Author: Michael Wang (fw262@cornell.edu)
Please cite the following paper when using this tool:
Conventional scRNA-seq expression analyses rely on the availability of a high quality genome annotation. Yet, as we show here with scRNA-seq experiments and analyses spanning human, mouse, chicken, mole rat, lemur and sea urchin, genome annotations are often incomplete, in particular for organisms that are not routinely studied. To overcome this hurdle, we created a scRNA-seq analysis routine that recovers biologically relevant transcriptional activity beyond the scope of the best available genome annotation by performing scRNA-seq analysis on any region in the genome for which transcriptional products are detected. Our tool generates a single-cell expression matrix for all transcriptionally active regions (TARs), performs single-cell TAR expression analysis to identify biologically significant TARs, and then annotates TARs using gene homology analysis. This procedure uses single-cell expression analyses as a filter to direct annotation efforts to biologically significant transcripts and thereby uncovers biology to which scRNA-seq would otherwise be in the dark.
We have written Snakemake workflows to perform this analysis. Select your workflow by that files which you start with. Current workflows support starting with either raw fastq files (from_fastqs) or if you have already aligned with cellranger count (from_cellranger). See the README files inside each directory for install and runtime directions.

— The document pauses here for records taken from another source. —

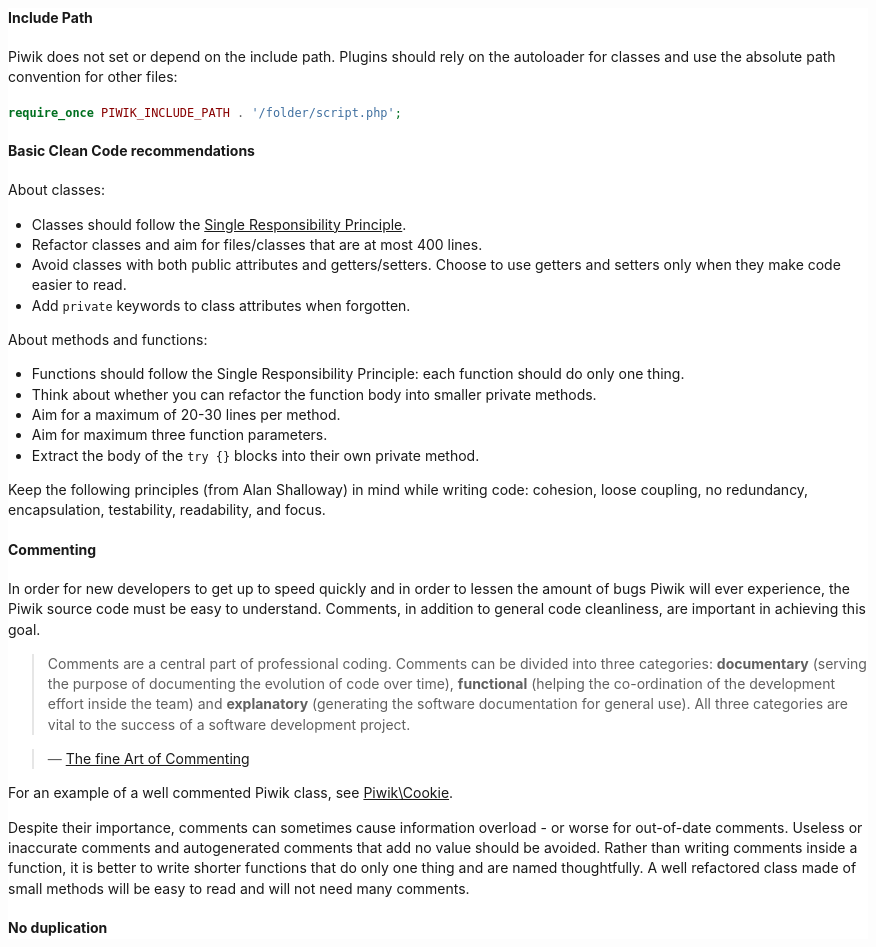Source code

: #### Include Path

Piwik does not set or depend on the include path. Plugins should rely on the autoloader for classes and use the absolute path convention for other files:

```php
require_once PIWIK_INCLUDE_PATH . '/folder/script.php';
```

#### Basic Clean Code recommendations

About classes:

* Classes should follow the [Single Responsibility Principle](https://en.wikipedia.org/wiki/Single_responsibility_principle).
* Refactor classes and aim for files/classes that are at most 400 lines.
* Avoid classes with both public attributes and getters/setters. Choose to use getters and setters only when they make code easier to read.
* Add `private` keywords to class attributes when forgotten.

About methods and functions:

* Functions should follow the Single Responsibility Principle: each function should do only one thing.
* Think about whether you can refactor the function body into smaller private methods.
* Aim for a maximum of 20-30 lines per method.
* Aim for maximum three function parameters.
* Extract the body of the `try {}` blocks into their own private method.

Keep the following principles (from Alan Shalloway) in mind while writing code: cohesion, loose coupling, no redundancy, encapsulation, testability, readability, and focus.

#### Commenting

In order for new developers to get up to speed quickly and in order to lessen the amount of bugs Piwik will ever experience, the Piwik source code must be easy to understand. Comments, in addition to general code cleanliness, are important in achieving this goal.

> Comments are a central part of professional coding. Comments can be divided into three categories: **documentary** (serving the purpose of documenting the evolution of code over time), **functional** (helping the co-ordination of the development effort inside the team) and **explanatory** (generating the software documentation for general use). All three categories are vital to the success of a software development project.

> &mdash; [The fine Art of Commenting](http://www.icsharpcode.net/TechNotes/Commenting20020413.pdf)

For an example of a well commented Piwik class, see [Piwik\Cookie](https://github.com/matomo-org/matomo/blob/master/core/Cookie.php).

Despite their importance, comments can sometimes cause information overload - or worse for out-of-date comments. Useless or inaccurate comments and autogenerated comments that add no value should be avoided. Rather than writing comments inside a function, it is better to write shorter functions that do only one thing and are named thoughtfully. A well refactored class made of small methods will be easy to read and will not need many comments.

#### No duplication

Please refer to the "SingleCellHMM_Run_combined_bam_HMM_features.log" created in the same directory as your Snakefile. You will likely see the following error:
cannot read: chr*_HMM.bed: No such file or directory
Please manually install groHMM and rtracklayer and make sure you can load these packages in R. This error indicates that the groHMM R script did not finish running to generate groHMM bed files.